J’avais découvert Colm Toibin avec sa biographie romancée de Henry James « Le maître ». J’étais donc ravie de retrouver l’auteur irlandais dans le même exercice. « Le magicien », surnom donné à Thomas Mann par ses enfants, est une fresque familiale couvrant la vie de l’auteur de « La montagne magique » de 1891 à Lübeck à 1950 à Los Angeles. Colm Toibin passe assez rapidement sur l’enfance et la jeunesse de Thomas Mann, de nombreux drames émaillent sa vie, et il se concentre sur la période de la seconde guerre mondiale. Ce choix m’a semblé pertinent et c’est ce qui m’intéressait le plus dans la vie de l’écrivain allemand. Durant la première guerre mondiale, Thomas Mann était un nationaliste, un va-t-en-guerre. Même s’il n’a jamais soutenu le parti national-socialiste, il a mis du temps à le dénoncer publiquement. Et c’est cette hésitation qui m’intéressait chez lui, notamment au regard des positions très fortes de ses deux aînés Erika et Klaus.
Colm Toibin n’édulcore pas son portrait de Thomas Mann. Il nous livre un portrait lucide, celui d’un homme qui ne fut ni un héros ni un antihéros mais avant tout un écrivain. En attendant 1930 pour dénoncer le régime nazi, il retarde le moment où ses livres seront interdits à la vente. Lui, qui est supposé incarner la quintessence de l’âme allemande, n’a pas su voir ce qui arrivait à son pays. « Rien ne l’avait préparé à devoir fuir son propre pays. Il n’avait pas su déchiffrer les signes avant-coureurs. Il avait échoué à comprendre l’Allemagne, ce lieu-là même qui était censé être gravé dans son âme. » Thomas Mann est d’ailleurs montré comme un homme en retrait, absent au monde et aux siens. Son rapport à ses enfants est extrêmement conflictuel. La littérature passe toujours avant eux. Colm Toibin ne cache pas non plus le penchant de Thomas Mann pour les jeunes hommes mais également son besoin de respectabilité. C’est pourquoi il épouse Katia dont la famille est bourgeoise et cultivée. Cette biographie la montre comme le personnage central de la famille et Colm Toibin souligne sa vive intelligence.

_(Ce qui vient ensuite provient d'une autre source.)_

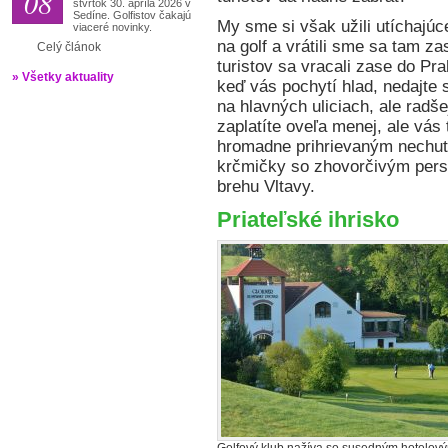
08
štvrtok 30. apríla 2026 v
Sedíne. Golfistov čakajú
My sme si však užili utíchajú
viaceré novinky.
na golf a vrátili sme sa tam 
Celý článok
turistov sa vracali zase do Prah
» Všetky aktuality
keď vás pochytí hlad, nedajte 
na hlavných uliciach, ale radše
zaplatíte oveľa menej, ale vá
hromadne prihrievaným nechut
krčmičky so zhovorčivým pers
brehu Vltavy.
Priateľské ihrisko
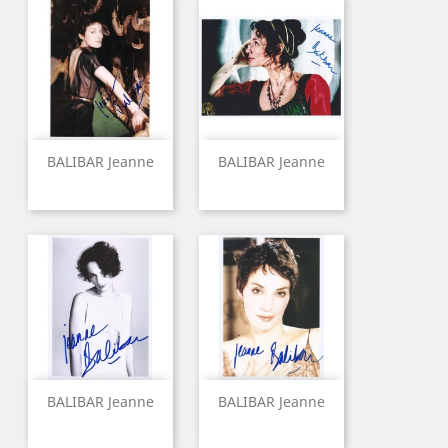
BALIBAR Jeanne
BALIBAR Jeanne
BALIBAR Jeanne
BALIBAR Jeanne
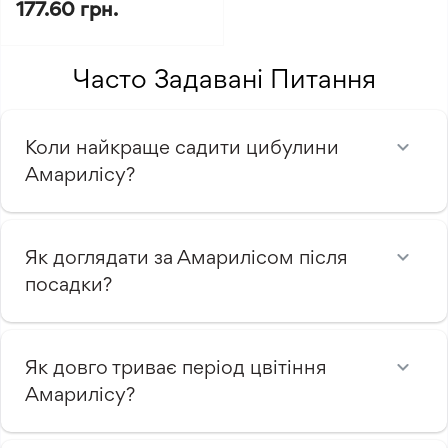
177.60 грн.
Часто Задавані Питання
Коли найкраще садити цибулини
Амарилісу?
Як доглядати за Амарилісом після
посадки?
Як довго триває період цвітіння
Амарилісу?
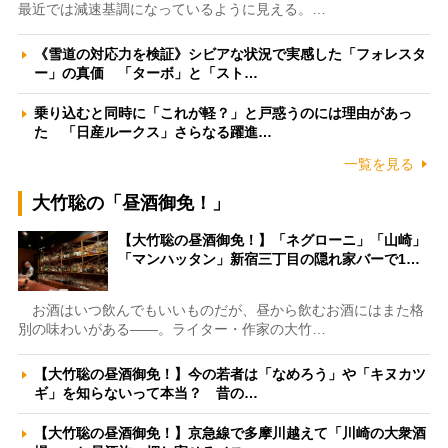
最近では減速基調になっているように見える。…
《雪道の対応力を検証》シビアな状況で実感した「フォレスタ
ー」の真価 「ターボ」と「スト…
乗り込むと同時に「これが軽？」と戸惑うのには理由があっ
た 「日産ルークス」さらなる躍進…
一覧を見る
大竹聡の「昼酒御免！」
【大竹聡の昼酒御免！】「ネグローニ」「山崎」
「マンハッタン」新宿三丁目の隠れ家バーで1…
お酒はいつ飲んでもいいものだが、昼から飲むお酒にはまた格
別の味わいがある――。ライター・作家の大竹…
【大竹聡の昼酒御免！】今の若者は「なめろう」や「キヌカツ
ギ」を知らないって本当？ 昔の…
【大竹聡の昼酒御免！】京急線で多摩川越えて「川崎の大衆酒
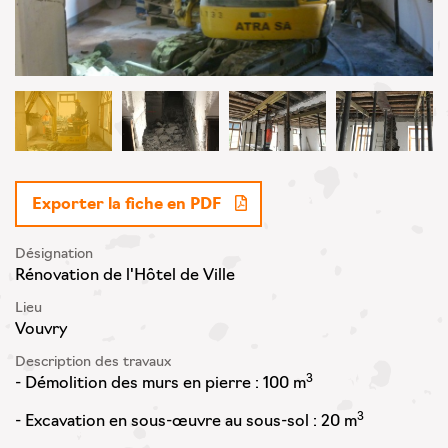
Exporter la fiche en PDF
Désignation
Rénovation de l'Hôtel de Ville
Lieu
Vouvry
Description des travaux
3
- Démolition des murs en pierre : 100 m
3
- Excavation en sous-œuvre au sous-sol : 20 m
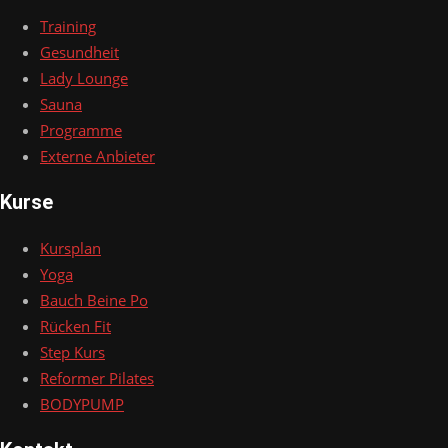
Training
Gesundheit
Lady Lounge
Sauna
Programme
Externe Anbieter
Kurse
Kursplan
Yoga
Bauch Beine Po
Rücken Fit
Step Kurs
Reformer Pilates
BODYPUMP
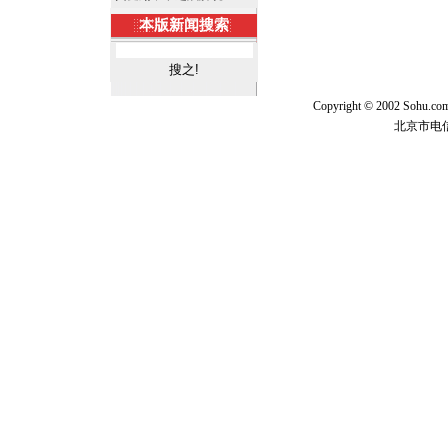
本版新闻搜索
Copyright © 2002 Sohu.c
北京市电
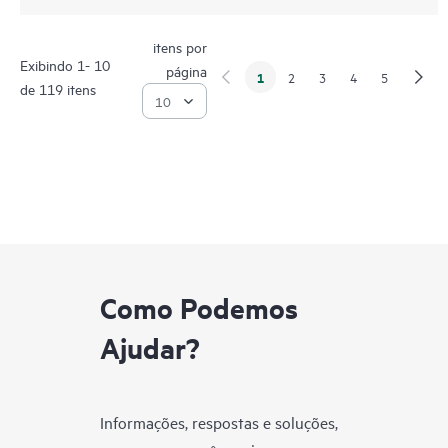
itens por
Exibindo 1- 10
página
1
2
3
4
5
de 119 itens
Como Podemos
Ajudar?
Informações, respostas e soluções,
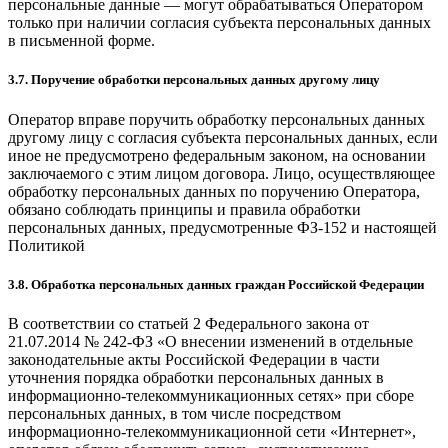
персональные данные — могут обрабатываться Оператором
только при наличии согласия субъекта персональных данных
в письменной форме.
3.7. Поручение обработки персональных данных другому лицу
Оператор вправе поручить обработку персональных данных
другому лицу с согласия субъекта персональных данных, если
иное не предусмотрено федеральным законом, на основании
заключаемого с этим лицом договора. Лицо, осуществляющее
обработку персональных данных по поручению Оператора,
обязано соблюдать принципы и правила обработки
персональных данных, предусмотренные ФЗ-152 и настоящей
Политикой
3.8. Обработка персональных данных граждан Российской Федерации
В соответствии со статьей 2 Федерального закона от
21.07.2014 № 242-ФЗ «О внесении изменений в отдельные
законодательные акты Российской Федерации в части
уточнения порядка обработки персональных данных в
информационно-телекоммуникационных сетях» при сборе
персональных данных, в том числе посредством
информационно-телекоммуникационной сети «Интернет»,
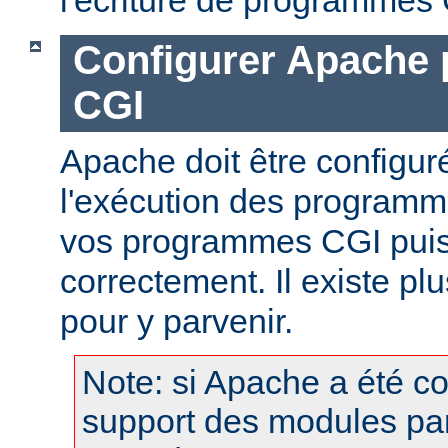
Configurer Apache 
CGI
Apache doit être configur
l'exécution des programm
vos programmes CGI puis
correctement. Il existe p
pour y parvenir.
Note: si Apache a été c
support des modules pa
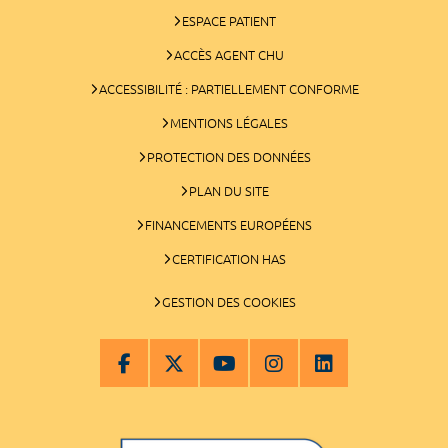
ESPACE PATIENT
ACCÈS AGENT CHU
ACCESSIBILITÉ : PARTIELLEMENT CONFORME
MENTIONS LÉGALES
PROTECTION DES DONNÉES
PLAN DU SITE
FINANCEMENTS EUROPÉENS
CERTIFICATION HAS
GESTION DES COOKIES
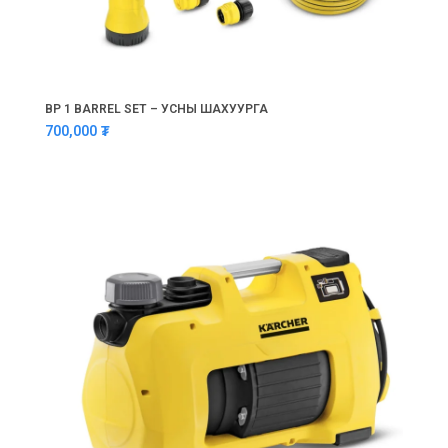
BP 1 BARREL SET – УСНЫ ШАХУУРГА
700,000
₮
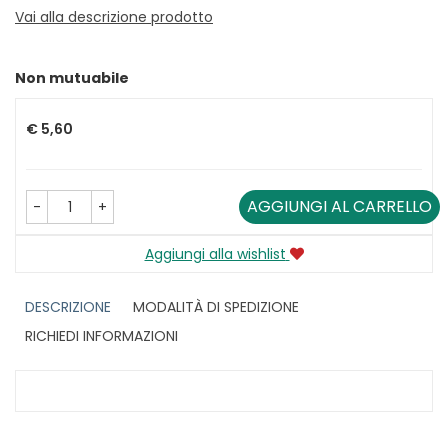
Vai alla descrizione prodotto
Non mutuabile
Prezzo
€ 5,60
AGGIUNGI AL CARRELLO
-
+
Aggiungi alla wishlist
DESCRIZIONE
MODALITÀ DI SPEDIZIONE
RICHIEDI INFORMAZIONI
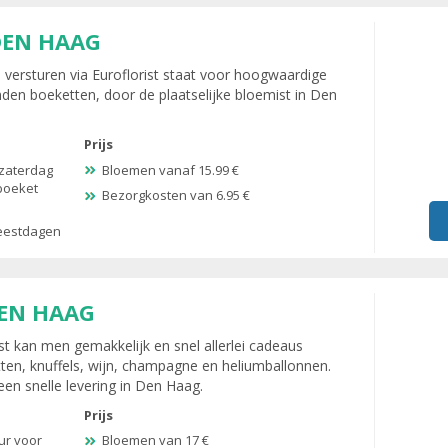
DEN HAAG
versturen via Euroflorist staat voor hoogwaardige
nden boeketten, door de plaatselijke bloemist in Den
Prijs
zaterdag
Bloemen vanaf 15.99 €
 boeket
Bezorgkosten van 6.95 €
feestdagen
DEN HAAG
t kan men gemakkelijk en snel allerlei cadeaus
ten, knuffels, wijn, champagne en heliumballonnen.
en snelle levering in Den Haag.
Prijs
ur voor
Bloemen van 17 €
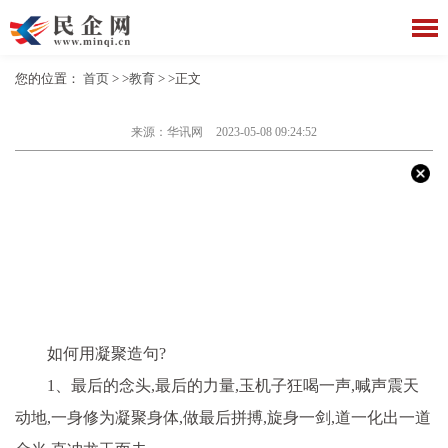
您的位置：
首页
> >
教育
> >正文
来源：华讯网
2023-05-08 09:24:52
如何用凝聚造句?
1、最后的念头,最后的力量,玉机子狂喝一声,喊声震天
动地,一身修为凝聚身体,做最后拼搏,旋身一剑,道一化出一道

En plus du portrait de la famille Mann, Colm Toibin explique à plusieurs reprises la genèse, le point de départ des principaux romans de l’écrivain allemand. On voit à quel point il observe ce qui l’entoure, il réutilise ce qu’il vit, ce qu’il ressent pour nourrir ses œuvres de fiction, ce qui lui sera reproché par ses enfants.
« Le magicien » est le résultat d’impressionnantes recherches de la part de Colm Toibin. Malgré quelques longueurs, le portrait de Thomas Mann et de sa famille est captivant et fascinant.